Le Roi. Histoires de monarchie

Par Balndorn

Résumé : Hal, jeune prince rebelle, tourne le dos à la royauté pour vivre auprès du peuple. Mais à la mort de son père, le tyrannique Henry IV d'Angleterre, Hal ne peut plus échapper au destin qu'il tentait de fuir et est couronné roi à son tour. Le jeune Henry V doit désormais affronter le désordre politique et la guerre que son père a laissés derrière lui, mais aussi le passé qui resurgit, notamment sa relation avec son ami et mentor John Falstaff, un chevalier alcoolique.

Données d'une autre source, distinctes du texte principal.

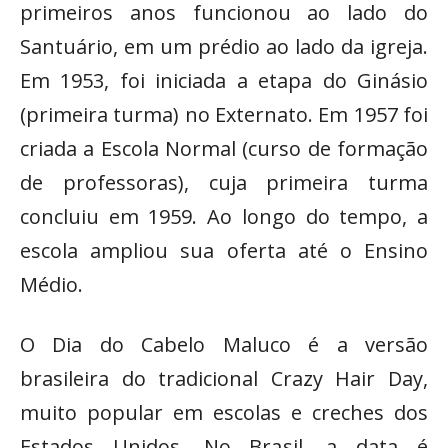
primeiros anos funcionou ao lado do
Santuário, em um prédio ao lado da igreja.
Em 1953, foi iniciada a etapa do Ginásio
(primeira turma) no Externato. Em 1957 foi
criada a Escola Normal (curso de formação
de professoras), cuja primeira turma
concluiu em 1959. Ao longo do tempo, a
escola ampliou sua oferta até o Ensino
Médio.
O Dia do Cabelo Maluco é a versão
brasileira do tradicional Crazy Hair Day,
muito popular em escolas e creches dos
Estados Unidos. No Brasil, a data é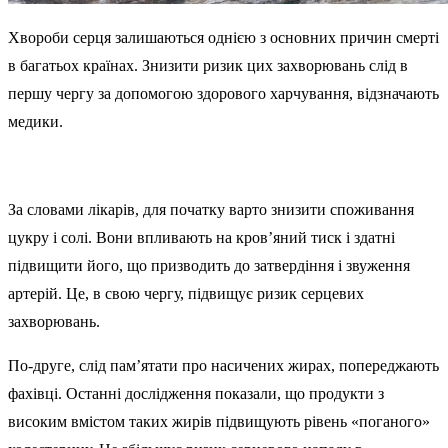
Хвороби серця залишаються однією з основних причин смерті
в багатьох країнах. Знизити ризик цих захворювань слід в
першу чергу за допомогою здорового харчування, відзначають
медики.
За словами лікарів, для початку варто знизити споживання
цукру і солі. Вони впливають на кров’яний тиск і здатні
підвищити його, що призводить до затвердіння і звуження
артерій. Це, в свою чергу, підвищує ризик серцевих
захворювань.
По-друге, слід пам’ятати про насичених жирах, попереджають
фахівці. Останні дослідження показали, що продукти з
високим вмістом таких жирів підвищують рівень «поганого»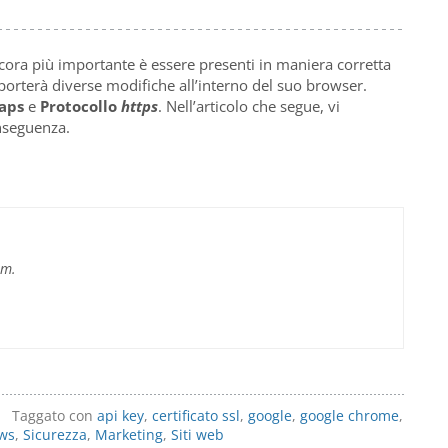
ncora più importante è essere presenti in maniera corretta
orterà diverse modifiche all’interno del suo browser.
aps
e
Protocollo
https
. Nell’articolo che segue, vi
nseguenza.
im.
Taggato con
api key
,
certificato ssl
,
google
,
google chrome
,
ws
,
Sicurezza
,
Marketing
,
Siti web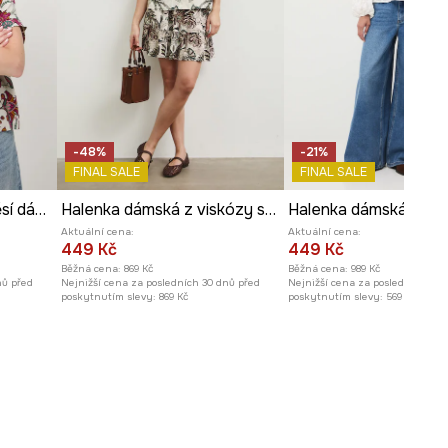
Šířka podpaží
:
57 cm
Modelka na fotografii je vysoká
173 cm a má na sebe velikost S
Prohlédněte si rozměry
produktu
-48%
-21%
FINAL SALE
FINAL SALE
Halenka se lněnou směsí dámská se vzorem
Halenka dámská z viskózy se vzorem
Aktuální cena:
Aktuální cena:
449 Kč
449 Kč
Běžná cena:
869 Kč
Běžná cena:
989 Kč
nů před
Nejnižší cena za posledních 30 dnů před
Nejnižší cena za posledních 30 
poskytnutím slevy:
869 Kč
poskytnutím slevy:
569 Kč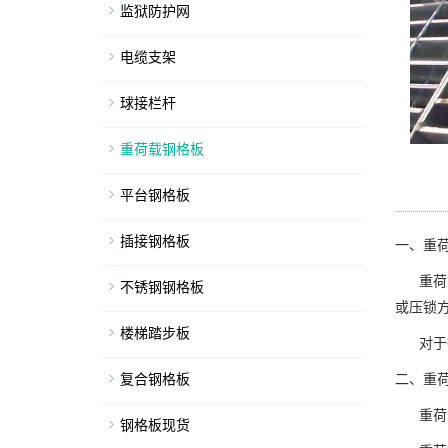
监狱防护网
电缆支架
球接栏杆
重荷载钢格板
平台钢格板
插接钢格板
一、重
重荷载
不锈钢钢格板
或压锁
楼梯踏步板
对于行
二、重
复合钢格板
重荷载
钢格板现货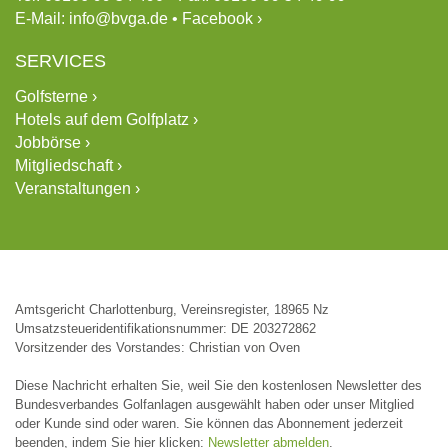
E-Mail:
info@bvga.de
•
Facebook ›
SERVICES
Golfsterne ›
Hotels auf dem Golfplatz ›
Jobbörse ›
Mitgliedschaft ›
Veranstaltungen ›
Amtsgericht Charlottenburg, Vereinsregister, 18965 Nz
Umsatzsteueridentifikationsnummer: DE 203272862
Vorsitzender des Vorstandes: Christian von Oven
Diese Nachricht erhalten Sie, weil Sie den kostenlosen Newsletter des
Bundesverbandes Golfanlagen ausgewählt haben oder unser Mitglied
oder Kunde sind oder waren. Sie können das Abonnement jederzeit
beenden, indem Sie hier klicken:
Newsletter abmelden
.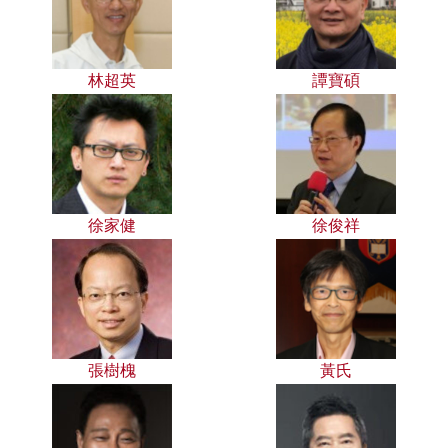
林超英
譚寶碩
徐家健
徐俊祥
張樹槐
黃氏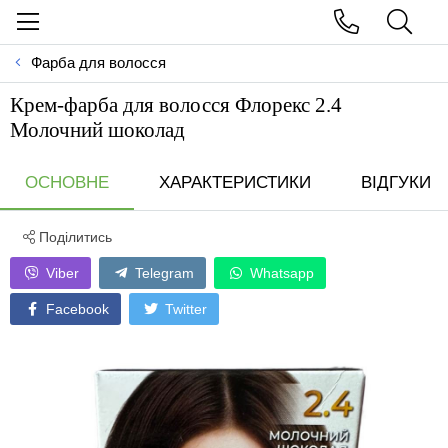
Фарба для волосся
Крем-фарба для волосся Флорекс 2.4
Молочний шоколад
ОСНОВНЕ
ХАРАКТЕРИСТИКИ
ВІДГУКИ
Поділитись
Viber
Telegram
Whatsapp
Facebook
Twitter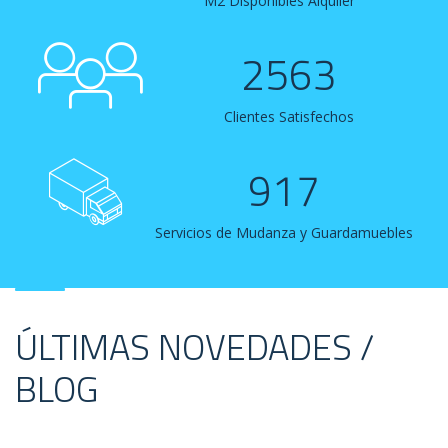
M2 Disponibles Alquiler
2563
Clientes Satisfechos
917
Servicios de Mudanza y Guardamuebles
ÚLTIMAS NOVEDADES /
BLOG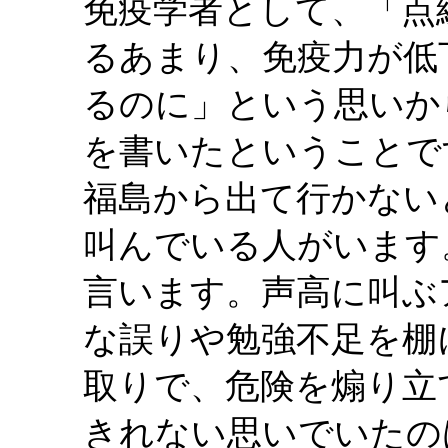
免疫学者として、「点
るあまり、免疫力が低
るのに」という思いか
を書いたということで
福島から出て行かない
叫んでいる人がいます
言います。声高に叫ぶ
な誤りや勉強不足を棚
取りで、危険を煽り立
きれない思いでいたの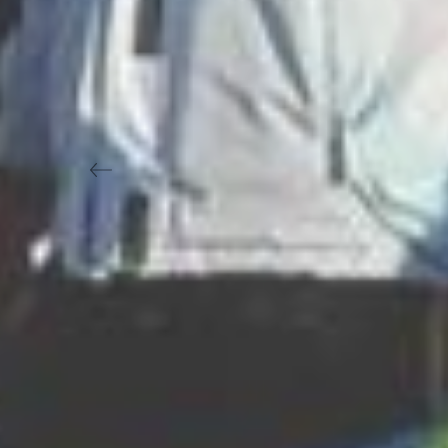
Previous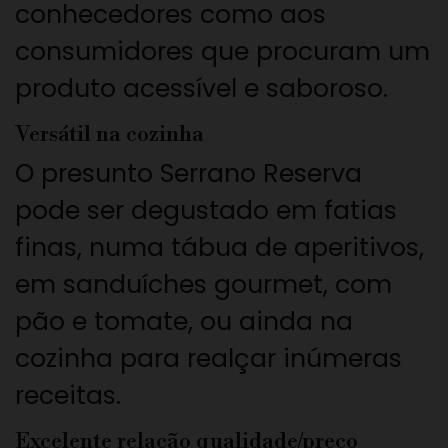
conhecedores como aos
consumidores que procuram um
produto acessível e saboroso.
Versátil na cozinha
O presunto Serrano Reserva
pode ser degustado em fatias
finas, numa tábua de aperitivos,
em sanduíches gourmet, com
pão e tomate, ou ainda na
cozinha para realçar inúmeras
receitas.
Excelente relação qualidade/preço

Deux films sur Netflix, deux rois historiques, un même motif : la bataille finale dans la boue. Et pourtant, Outlaw King (David Mackenzie, 2018) et Le Roi diffèrent du tout au tout dans leur représentation du pouvoir politique.
(Re)naître de la glaise
Pour mieux comprendre leur opposition, détaillons tout d’abord la figure du roi guerroyant dans la glaise, commune aux deux œuvres. Dans Outlaw King, Robert de Bruce (Chris Pine), le roi des Écossais en rébellion contre le roi d’Angleterre, remporte la victoire contre les cavaliers anglais dans le bourbier de Loudoun Hill. Dans Le Roi, changement de personnel mais même stratégie : face à la suprématie militaire et la supériorité numérique des chevaliers français menés par le dauphin Louis de Guyenne (Robert Pattinson), le jeune Henry V (Timothée Chalamet) préfère, sur les conseils de Falstaff (Joel Edgerton), les attendre embusqués dans la cuvette marécageuse d’Azincourt, où les archers anglais massacrent la noblesse de France. Comme l’homme né de la glaise, les deux souverains tirent leur légitimité de la matière au plus proche de la terre. Cependant, leur posture diffère, et par conséquent leur conception du pouvoir monarchique. Peu avant le combat, un groupe d’Écossais venus rallier Robert de Bruce le confond, tout occupé qu’il est à creuser une tranchée, avec la soldatesque ordinaire ; indistinction dont le roi en quête d’un peuple se flatte. À l’inverse, Henry V a beau se couvrir de boue et rouler au sol en poignardant des chevaliers français, gros plans, ralentis et centralité de son corps au milieu d’un plan-séquence l’isolent du reste de l’armée anglaise. Une aura de majesté sacralise chacun de ses gestes et le distingue de la piétaille, à laquelle il s’adresse comme un monarque, et non comme l’un de ses membres.
Histoire par le haut, histoire par le bas
Je terminais mon analyse d’Outlaw King par ces mots : « pour être un roi debout, il faut avoir été un roi de boue ». Malgré tous ses défauts, la monarchie que construit Robert de Bruce naît d’abord d’une expérience d’immixtion et d’immersion au sein du peuple des Highlands. Elle est l’exemple typique d’une construction par le bas : sans le soutien des classes populaires, parmi lesquelles renaît le souverain, la monarchie écossaise ne serait pas. Inversement, Henry V est debout avant même qu’il n’engage son expédition outre-Manche. Celle-ci n’a pas pour but de construire la monarchie, que son défunt père a déjà mise en place, mais de l’empêcher de s’effondrer en lui offrant un puissant outil de cohésion interne. La boue représente une épreuve initiatique propre au monarque, et non l’expérience fondatrice de l’édifice politique tout entier. Et c’est pourquoi, dans Le Roi, le peuple n’apparaît que si peu et si mal. Ses rares résurgences le figurent soit comme une masse anonyme, destinée à accomplir le destin royal à Azincourt, soit, de manière encore plus parlante, comme un spectre relégué dans le hors-champ, dont on n’entend que les vivats et les acclamations après la victoire en France.Entendons-nous : Le Roi est certes un bon film, sans doute, d’un point de vue formel, meilleur qu’Outlaw King – si l’on excepte la pitoyable performance de Robert Pattinson en un dauphin français plus que caricatural. Mais sa facture bien léchée sert un projet politique qui, lui, est absolument hors d’âge : une conception aristo-viriliste du pouvoir politique, bien loin du vent de démocratisation et d’histoire par le bas qui souffle sur le genre depuis quelques années (citons pêle-mêle Jackie, Un Peuple et son roi,La Favorite et Mary Stuart, reine d’Écosse).